"Zeaaaa, kamu marah?" tanya Jaedan berjalan mengekori Zea. "Nggak. Siapa yang bilang aku marah?" jawab Zea tetap melangkah dan memandang lurus kedepan tanpa menoleh sedikit pun.
Jaedan mengacak-acak rambutnya kesal sendiri. "Maafin aku Ze.." Jaedan terus mengikuti Zea berjalan kemanapun. Namun, Zea menghiraukan pria itu.
"Stop ngikutin aku bisa?" tanya Zea menghentikan langkah nya menunjuk Jaedan. Jaedan menggeleng, "nggak mau sampai kamu maafin aku."

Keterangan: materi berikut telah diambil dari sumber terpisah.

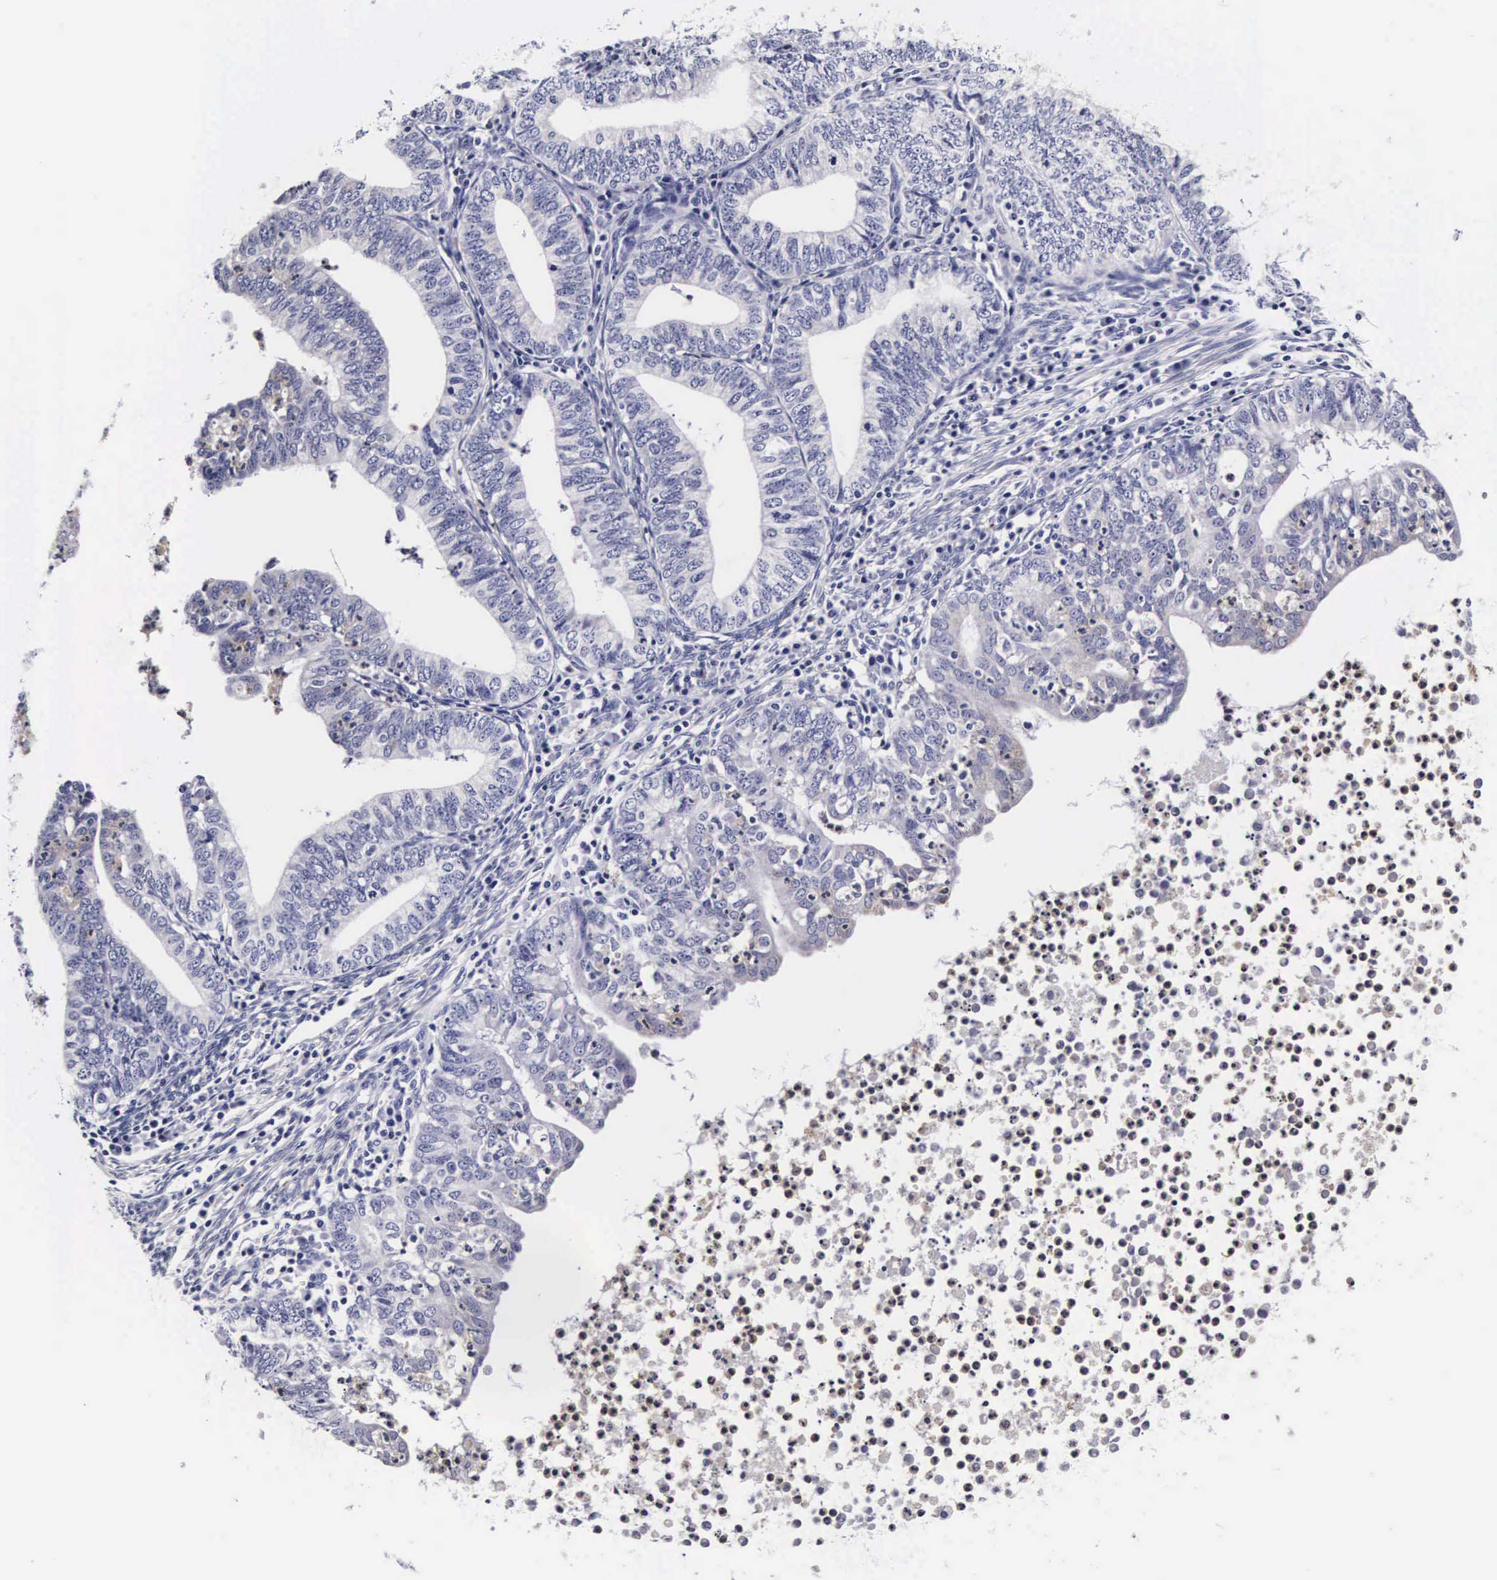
{"staining": {"intensity": "negative", "quantity": "none", "location": "none"}, "tissue": "endometrial cancer", "cell_type": "Tumor cells", "image_type": "cancer", "snomed": [{"axis": "morphology", "description": "Adenocarcinoma, NOS"}, {"axis": "topography", "description": "Endometrium"}], "caption": "There is no significant staining in tumor cells of endometrial cancer.", "gene": "RNASE6", "patient": {"sex": "female", "age": 66}}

"Aku nggak marah, Edan." Zea menghela napas, sungguh sulit sekali mengatasi Jaedan yang sekarang manja dan posesif begini.
"Tapi kamu hindarin aku terus.. Aku nggak mau." timpal Jaedan dengan bibir bergetar. Nah kan, mulai nangis kalau sudah begini.
Zea berdecak, "aku nggak hindarin kamu. Aku sibuk, Dan. Bukan berarti aku hindarin kamu atau marah sama kamu." jelas Zea melangkahkan kakinya kembali. Wajah Jaedan sudah seperti awan mendung sekarang, sedikit lagi pasti turun hujan.
"Zea.." Jaedan terus memanggil nama Zea. Perempuan itu menghela napas kemudian menghentikan langkah, lalu duduk di sebuah kursi taman. "Sini" Jaedan kemudian duduk di sebelah Zea.
"Zea jangan tinggalin Edan. Zea jangan marahin aku, aku nggak mau kamu jauhin aku. Aku minta maaf kalau aku jahilin kamu terus. Tapi.. Tapi, Zea jangan hindarin Edan terus." ucap Jaedan dengan matanya yang sudah berkaca-kaca. Zea menghela napas lalu menarik Jaedan agar bersender pada pundaknya.
Jaedan menarik napas, "J-Jangan marah lagi.. Aku janji nggak akan jahilin kamu terus." lirih Jaedan dengar cucuran air matanya. Sebut saja Jaedan cengeng sekarang.